In the passage where St. Cephas/Peter receives the kingdom, Jesus points out that Messiah is not about white lights and glory. St. Joseph pointed out that in the reading for next Sunday Jesus gives the first prediction of his Passion. Messiah is about sacrifice, not white lights and glory. Father pointed out that the Hebrew word for “Glory” is Chesed,” and it means to be important/weighty, not white lights and glory. It means getting down and dirty and getting some dirt under your finger nails.
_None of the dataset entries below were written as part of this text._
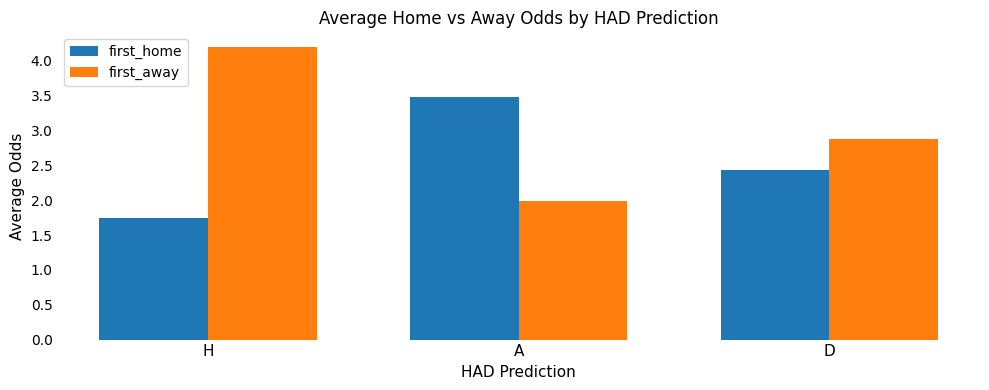

Is the value of first_away at D greater than the value of first_home at H?

Yes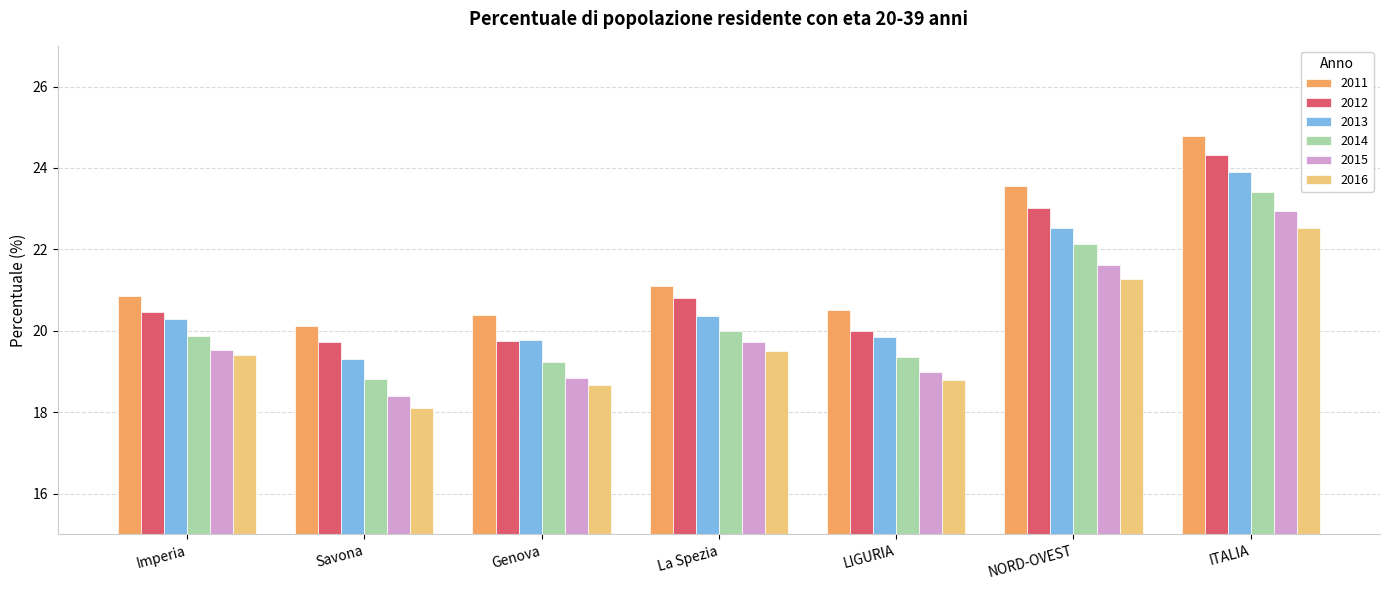

What is the label of the 1st bar from the left?

Imperia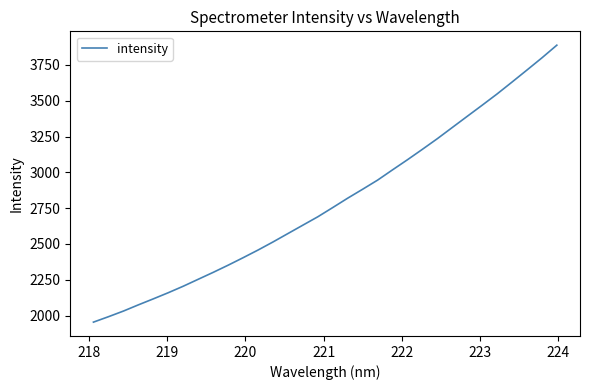

What is the maximum value shown in the chart?

3887.9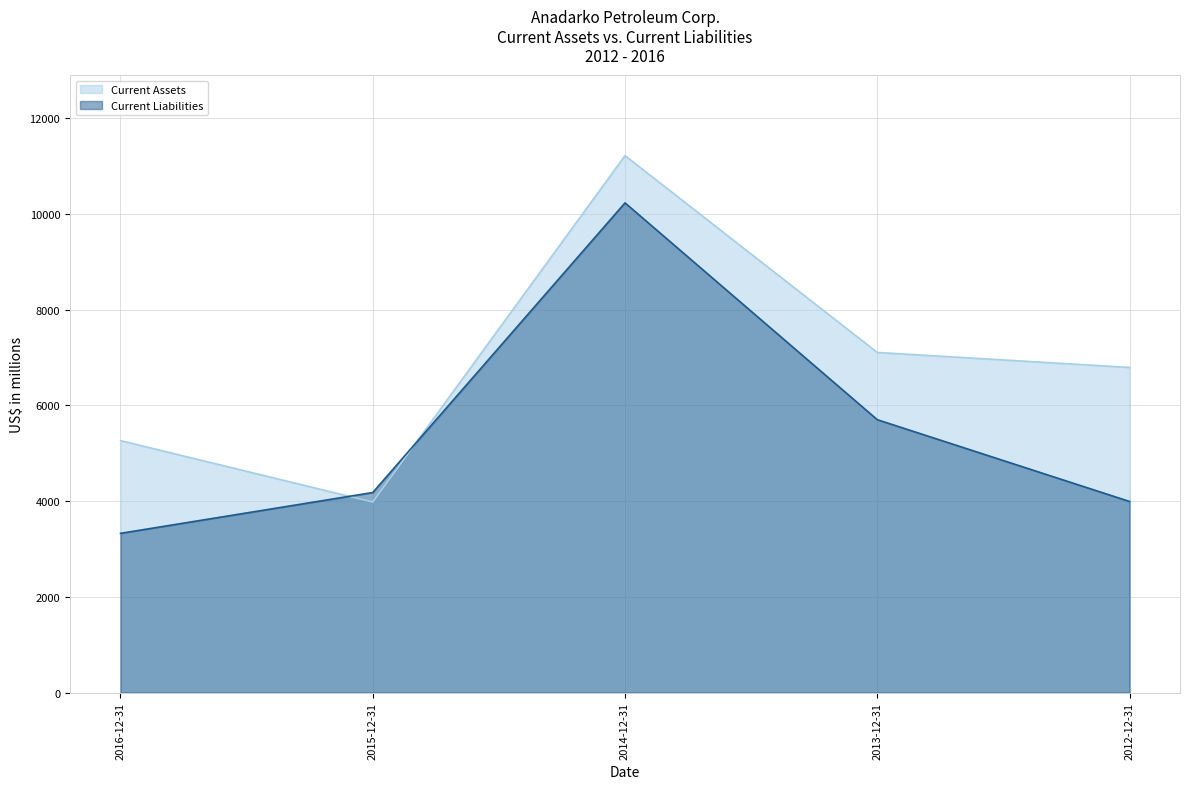

Is it true that Current Assets equals 6795 at 2012-12-31?

True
Knowing whom Jesus is, Jesus does ask, “who am I,” means understanding who Jesus is, not what the vocation is. It means understanding Our Blessed Virgin, through understanding the Magnificat. It means understanding, not just Jesus Ben Elohim, Son of God, but also Jesus Ben Joseph, Jesus the son of a Jew. It means understanding what it means to be Jewish. It means understanding what it means be homeless; as Jesus argues; he has no place to rest his head, Matthew 8:20.
Jesus, like Isaiah, means God Saves. Jesus is Salvation incarnate. Knowing Jesus and being like Jesus means being Salvation incarnate. Being like Jesus, knowing Jesus, means being salvation incarnate. There is no room for moralizing. There is no room for finger pointing, they are like this…” “They are like that…” There is only room for bringing salvation. That is who Jesus is. Jesus is not about white lights and glory. Jesus is all the colors of the rainbow. Jesus is being important. He is rescuing the paralytic and the epileptic.
Jesus is Messiah Ben Joseph. Zechariah starts the tradition of the four technicians, carpenters. One of these is Elijah, John the Baptist, two of the people King Herod and the people think Jesus is. The second is Messiah Ben Joseph. The tradition behind Messiah Ben Joseph is that he goes to Jerusalem, exactly where Jesus is going when he asks St. Cephas/Peter who he is.
The tradition behind Messiah Ben Joseph is that Gog and Magog, or Romulus/Rome kills him. Gog is the Hebrew word for “Roof.” Magog is Hebrew for “From the Room.” The Jewish temple was one big roof. Jesus is Jesus Ben Joseph. Jesus’ father was Joseph. Messiah Ben Joseph is about suffering, not white lights, and glory.
Father Joseph gave an excellent end to his homily. “Jesus asks you in this congregation, ‘Who do you say I am?” Is Jesus a vocation we call Messiah, or is he true God and true man. Is Jesus in all of his Semitism a personal entity in our lives, true God, and true man? Is our Jesus even Jewish?
In a discussion with a person after Mass, the objection was raised that some religious refer to the Old Testament as Torah. All we could be answer was, If Jesus is Jewish, and his heritage is Jewish, what does it matter? Is Jesus a vocation, Messiah, or is he a very Semitic son of the living God, with all that living and God mean?
That question from Jesus again, “Who am I?”